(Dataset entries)
********
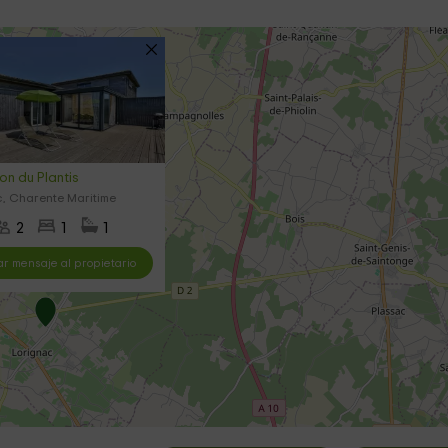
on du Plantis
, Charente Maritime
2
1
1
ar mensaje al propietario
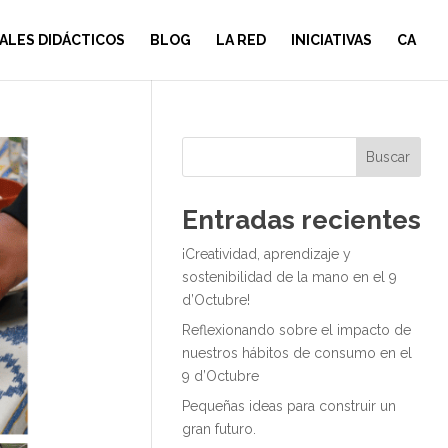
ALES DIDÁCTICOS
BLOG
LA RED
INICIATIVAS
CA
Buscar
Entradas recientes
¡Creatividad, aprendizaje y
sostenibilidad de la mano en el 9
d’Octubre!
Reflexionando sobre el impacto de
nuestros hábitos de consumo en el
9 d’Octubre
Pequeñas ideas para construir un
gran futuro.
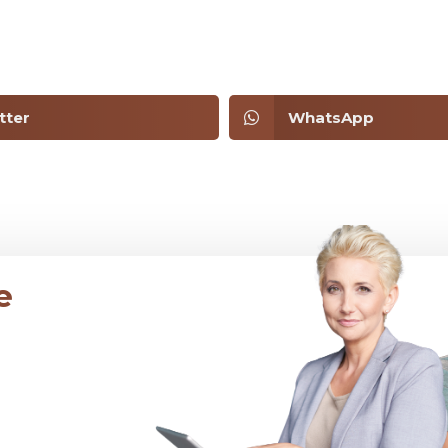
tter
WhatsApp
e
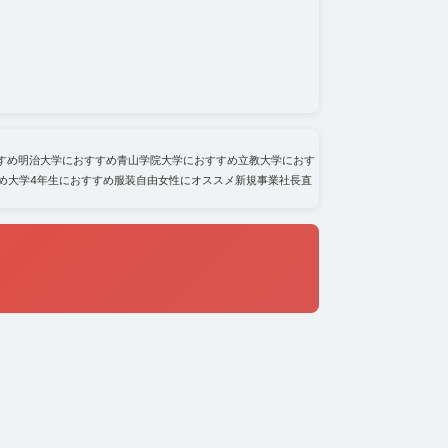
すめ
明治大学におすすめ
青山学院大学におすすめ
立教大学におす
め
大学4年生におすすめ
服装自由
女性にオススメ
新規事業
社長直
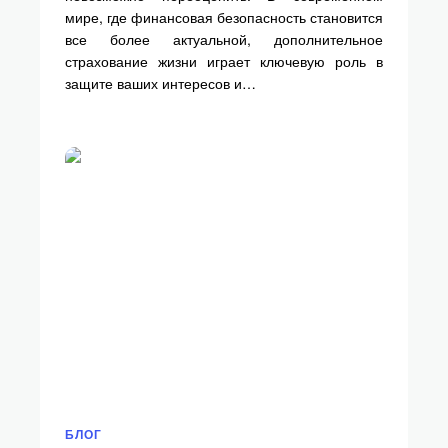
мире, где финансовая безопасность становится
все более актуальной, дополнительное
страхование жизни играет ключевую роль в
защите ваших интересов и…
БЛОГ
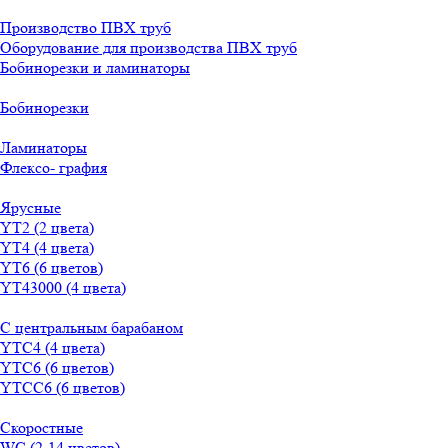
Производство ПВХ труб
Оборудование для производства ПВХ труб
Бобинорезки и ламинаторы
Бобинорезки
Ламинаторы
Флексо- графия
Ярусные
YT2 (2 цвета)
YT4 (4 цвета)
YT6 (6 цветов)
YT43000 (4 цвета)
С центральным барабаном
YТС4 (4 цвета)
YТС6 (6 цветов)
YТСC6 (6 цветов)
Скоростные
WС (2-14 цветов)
********
GOAL OF THE EXERCISE — Please give the text of all the rows again, substituting "Telegram" for "WhatsApp" wherever it occurs and keeping everything else the same. Leave the pictures out of your answer.

RESULT BELOW —
on du Plantis
, Charente Maritime
2
1
1
ar mensaje al propietario
ALES DIDÁCTICOS
BLOG
LA RED
INICIATIVAS
CA
Buscar
Entradas recientes
¡Creatividad, aprendizaje y
sostenibilidad de la mano en el 9
d’Octubre!
Reflexionando sobre el impacto de
nuestros hábitos de consumo en el
9 d’Octubre
Pequeñas ideas para construir un
gran futuro.
tter
Telegram
e
すめ
明治大学におすすめ
青山学院大学におすすめ
立教大学におす
め
大学4年生におすすめ
服装自由
女性にオススメ
新規事業
社長直
мире, где финансовая безопасность становится
все более актуальной, дополнительное
страхование жизни играет ключевую роль в
защите ваших интересов и…
БЛОГ
Производство ПВХ труб
Оборудование для производства ПВХ труб
Бобинорезки и ламинаторы
Бобинорезки
Ламинаторы
Флексо- графия
Ярусные
YT2 (2 цвета)
YT4 (4 цвета)
YT6 (6 цветов)
YT43000 (4 цвета)
С центральным барабаном
YТС4 (4 цвета)
YТС6 (6 цветов)
YТСC6 (6 цветов)
Скоростные
WС (2-14 цветов)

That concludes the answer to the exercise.